** Extract to read follows **

Doctor,Nurse

@lprhll (387)
Italy
February 20, 2007 2:58pm CST
Doctor: "Did you take the patient's temperature Nurse: "No. Is it missing?" Doctor: "Nurse, how is that little boy doing, the one who swallowed ten quarters?" Nurse: "No change yet."
1 person likes this
4 responses
@forjosie (1544)
• Indonesia
21 Feb 07
Brazilian Soldiers Donald Rumsfeld is briefing president Bush: "Yesterday, 3 Brazilian soldiers were killed." "Oh no!" exclaims the president, "that's terrible!" His staff is stunned at this unprecedented display of emotion, watching as Bush sits, head in hands. Finally, he looks up and asks, "How many is a brazillion?"
@anjuscor (1266)

** End of Extract to read **
** Dataset entries follows **

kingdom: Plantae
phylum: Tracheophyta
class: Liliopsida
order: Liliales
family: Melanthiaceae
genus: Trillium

** End of Dataset entries **
** Dataset entries follows **

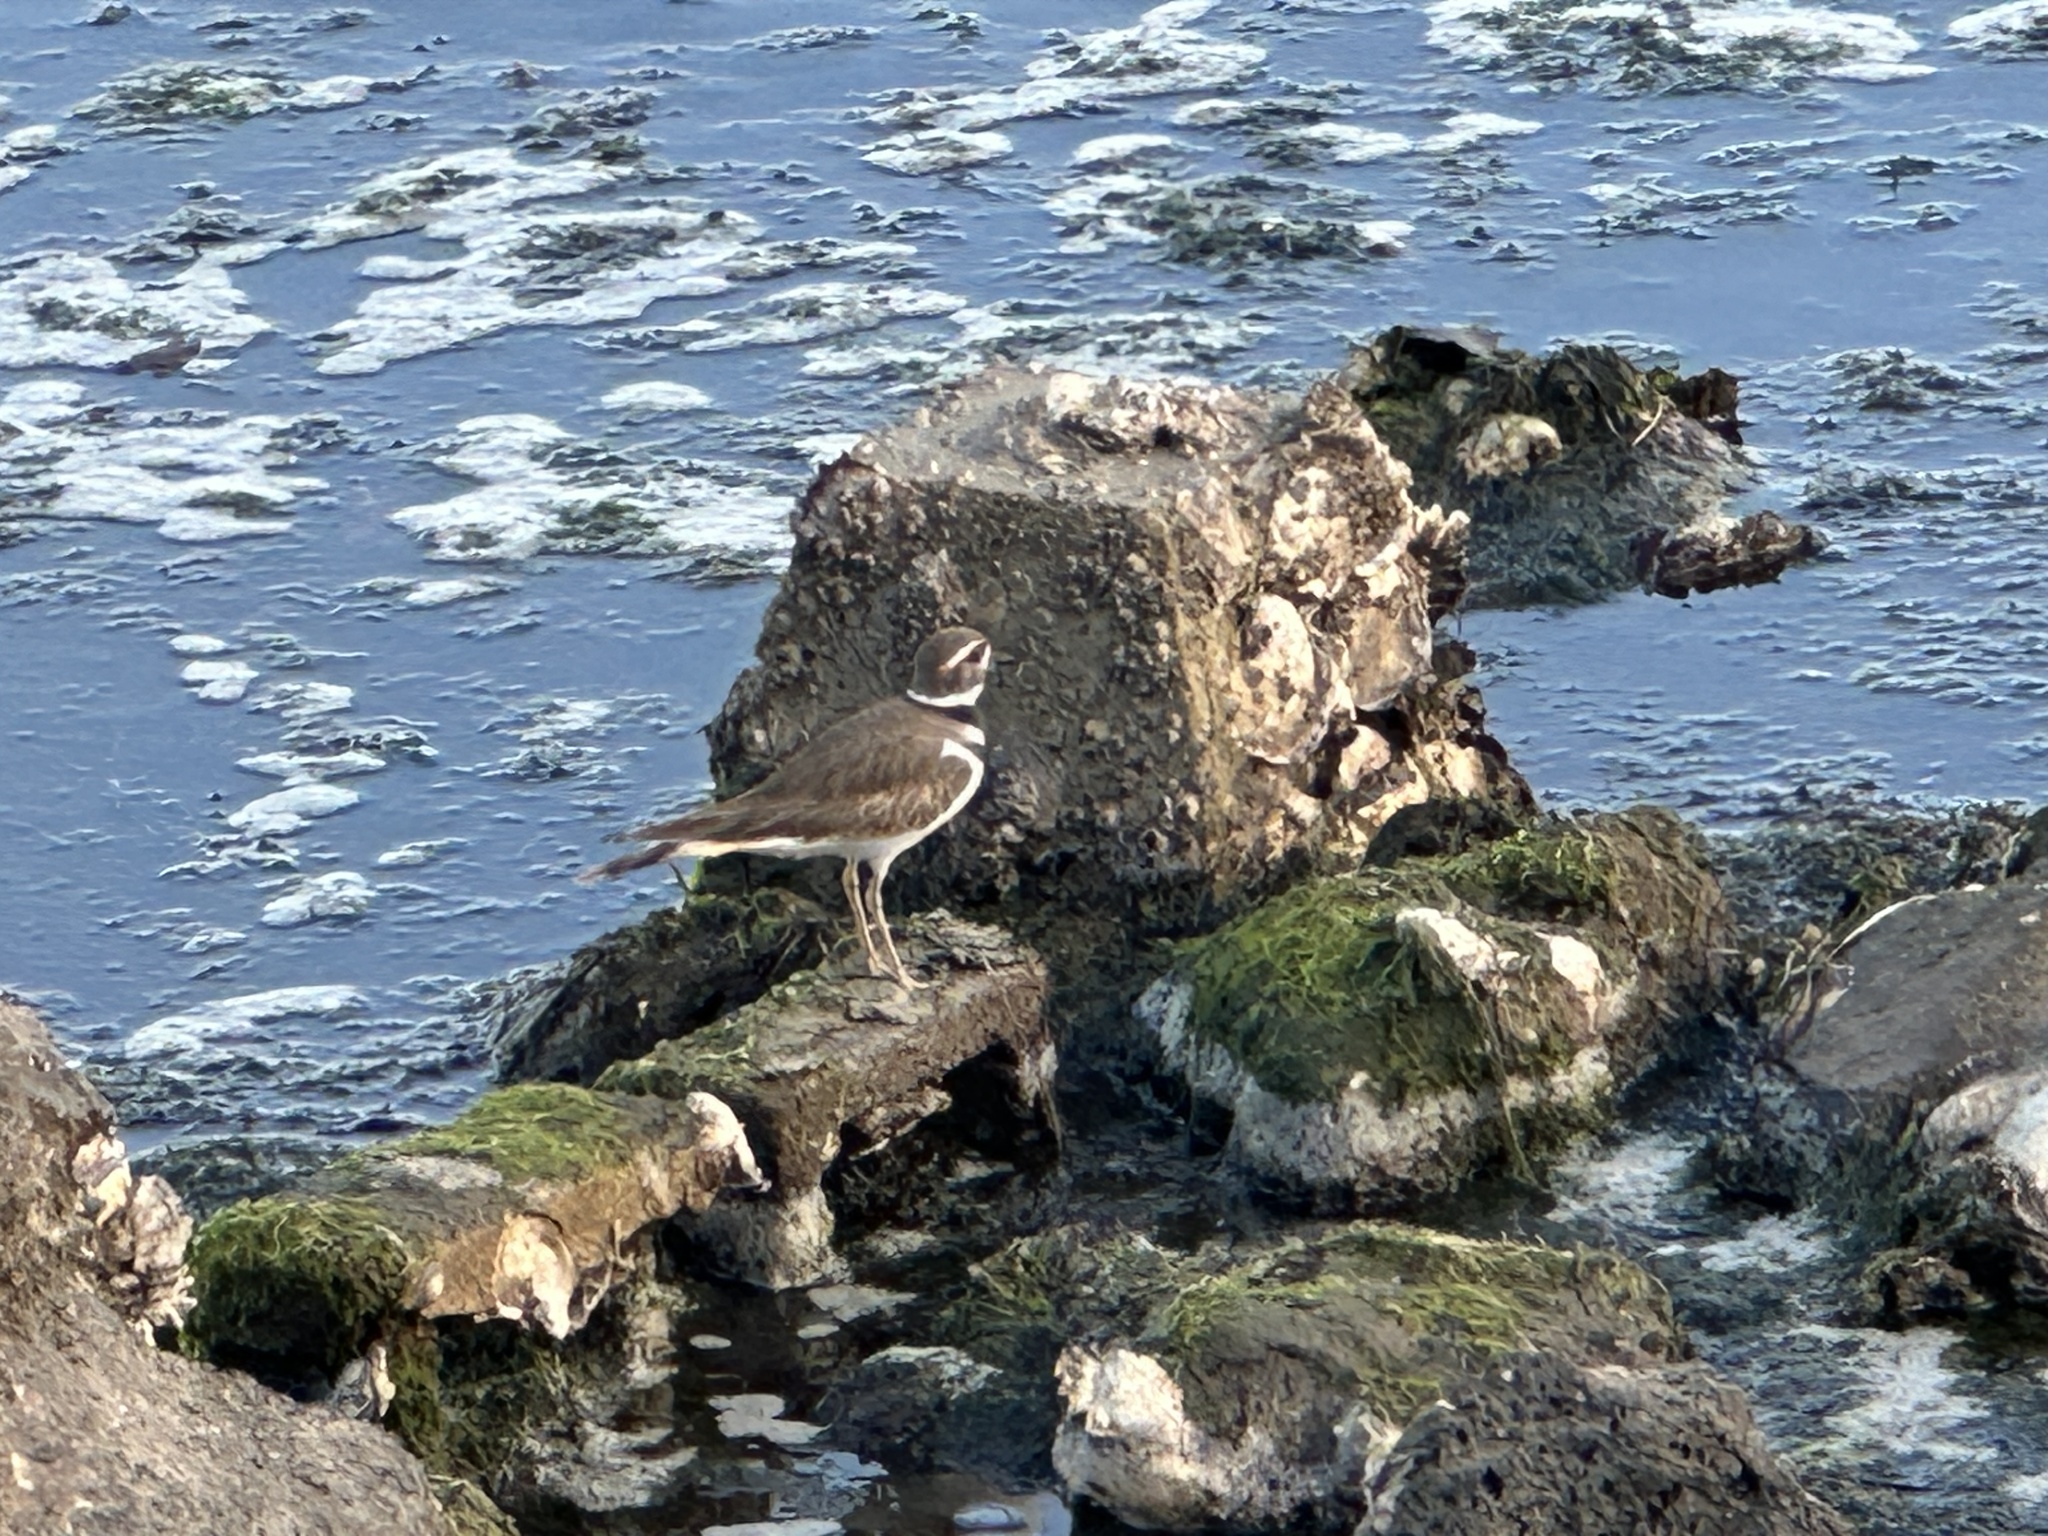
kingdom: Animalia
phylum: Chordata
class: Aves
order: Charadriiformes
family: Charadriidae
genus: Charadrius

** End of Dataset entries **

In the forum post of jokes, how many quarters did the little boy swallow? Nothing in the data is needed here.

Ten.